Digit Murphy named head coach of Toronto Six
The two-time Clarkson Cup champion coach will be splitting her time as team president and head coach of the NWHL’s newest franchise
The Toronto Six announced Tuesday morning that Digit Murphy, the team’s president, will be stepping back behind the bench this season as the franchise’s first head coach.
Murphy, who spent four years as a forward for the Cornell Big Red back in the 1980s, is no stranger to coaching. She spent nearly 20 years as head coach of Brown University’s women’s hockey program, leading the Bears to a winning record in fourteen of her eighteen seasons and winning the ECAC four times.
She’s no stranger to coaching in the big leagues either. As the head coach and general manager of the CWHL’s Boston Blades, Murphy led the team to two Clarkson Cups and was awarded the honor of Coach of the Year in 2013. She has experience coaching the best of the best, having led players like Team USA greats Hilary Knight, Kacey Bellamy, and Meghan Duggan, alongside her new competitors in the NWHL, like Corinne Buie, Jillian Dempsey, and Janine Weber.
Murphy also spent a season in China, coaching the CWHL’s Kunlun Red Star to a Clarkson Cup Final — which the team ultimately lost to the Markham Thunder — as well as China’s U18 and senior national teams, who finished fourth and fifth in their respective tournaments (both competed at the Division I Group B level).

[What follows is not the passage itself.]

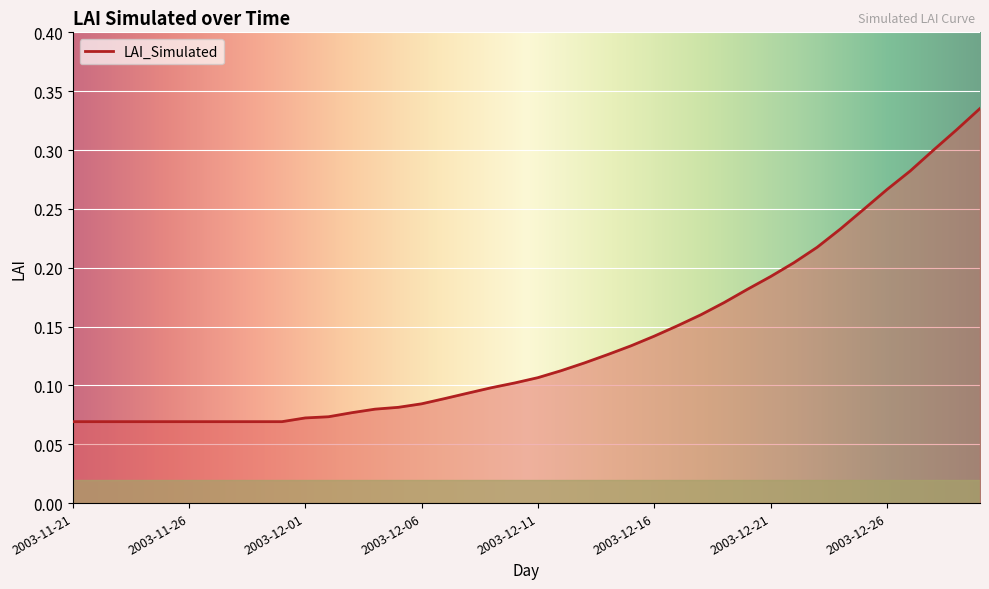

What is the sum of all values?

5.5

In April, Murphy was named to the inaugural executive team of the NWHL’s first Canadian franchise in the Toronto Six. She will remain in this role while behind the bench of the Six, and is reportedly very excited to return to her roots behind the bench.
She will be one of two female head coaches in the league. Ronda Curtin Engelhardt is the other as the co-head coach in Minnesota.
“I had a hand in selecting each of the women who make up this inaugural Six team, and I believe in this group,” Murphy said in the Six’s press release. “I look forward to leading them on the ice in our quest for an Isobel Cup, and in the community as we foster inclusion and sustainability in women’s professional hockey.”